** Opening PROVIDED TEXT block **
By 1950 white Americans had internalized how the dehumanization of Black people and other POC led to success for white people. Therefore white supremacy became baked into the mythology or “sense of origin story”, as Angela Saini puts it. This mythology continues today. In the classical music world, there’s a lot of racism towards Black musicians. A pianist on Instagram, Jamal, (@jianissimo) often shares how people are very surprised at his skill and wonder how he got so good. Though this is usually a compliment on the outside, it’s tinged with race science views that different races have different aptitudes for various skills, like music. As Angela Saini reflects in the article “Is ‘Race Science’ Making A Comeback?”, “our societies still “play on these assumptions and stereotypes and the lack of education that we have around these issues, and they make us believe that identity is biological''.


It seems like in 2023, many people feel that because “full equality” has been achieved, therefore any differences in performance among “races' ' are “proof' ' of our biological differences. First off, there’s not full equality; policies like redlining continue to place POC in food deserts at higher rates, as mentioned in the presentation on Jim Crow. Secondly, it takes more than a generation or two to reverse hundreds of years of systematic oppression.

In response to this negative influence of race science in 2023, highlighting racial differences and how they become essential to our identity can be a healing force. For example, groups like Outdoor Afro exist as safe spaces for Black people to exist in normally white-dominated environments. They aren’t saying “we hate white people” but rather “we deserve space to just be outdoors, and not have to be “the Black person” outdoors. Because as souplover mentions, race is so ingrained in all areas of life now that it needs to be addressed for its negative effects to be overcome. And to counter new racist ideology, there needs to be some restriction on users spouting hateful information online, which is where a lot of it spreads. Once people are outside and interacting with each other, everyone sees how false race science is and how human we all are.
** Closing PROVIDED TEXT block **
** Opening PROVIDED INFORMATION block **
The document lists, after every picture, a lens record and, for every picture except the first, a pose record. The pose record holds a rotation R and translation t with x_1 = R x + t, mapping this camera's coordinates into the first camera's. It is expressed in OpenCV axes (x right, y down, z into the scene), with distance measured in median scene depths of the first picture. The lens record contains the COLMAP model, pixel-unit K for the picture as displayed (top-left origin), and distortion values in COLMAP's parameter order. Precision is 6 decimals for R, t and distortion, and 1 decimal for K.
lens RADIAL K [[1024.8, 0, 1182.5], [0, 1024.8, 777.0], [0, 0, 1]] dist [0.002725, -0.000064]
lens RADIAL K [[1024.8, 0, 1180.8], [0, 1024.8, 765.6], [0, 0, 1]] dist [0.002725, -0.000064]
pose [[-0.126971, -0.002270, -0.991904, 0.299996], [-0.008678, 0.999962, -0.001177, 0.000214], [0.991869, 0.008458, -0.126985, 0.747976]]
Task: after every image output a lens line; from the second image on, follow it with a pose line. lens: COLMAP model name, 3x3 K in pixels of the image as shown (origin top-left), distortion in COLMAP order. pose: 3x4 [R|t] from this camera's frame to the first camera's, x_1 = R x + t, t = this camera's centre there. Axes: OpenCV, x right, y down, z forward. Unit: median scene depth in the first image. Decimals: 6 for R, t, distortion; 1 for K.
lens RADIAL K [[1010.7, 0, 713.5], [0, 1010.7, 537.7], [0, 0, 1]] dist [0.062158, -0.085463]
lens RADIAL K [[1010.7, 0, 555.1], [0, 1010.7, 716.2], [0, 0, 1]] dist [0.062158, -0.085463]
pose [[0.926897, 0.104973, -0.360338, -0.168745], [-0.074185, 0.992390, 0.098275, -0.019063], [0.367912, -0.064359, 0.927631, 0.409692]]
** Closing PROVIDED INFORMATION block **
Return the part of the passage on race science starting at "It seems like" and ending at "of systematic oppression.", copied word for word.

It seems like in 2023, many people feel that because “full equality” has been achieved, therefore any differences in performance among “races' ' are “proof' ' of our biological differences. First off, there’s not full equality; policies like redlining continue to place POC in food deserts at higher rates, as mentioned in the presentation on Jim Crow. Secondly, it takes more than a generation or two to reverse hundreds of years of systematic oppression.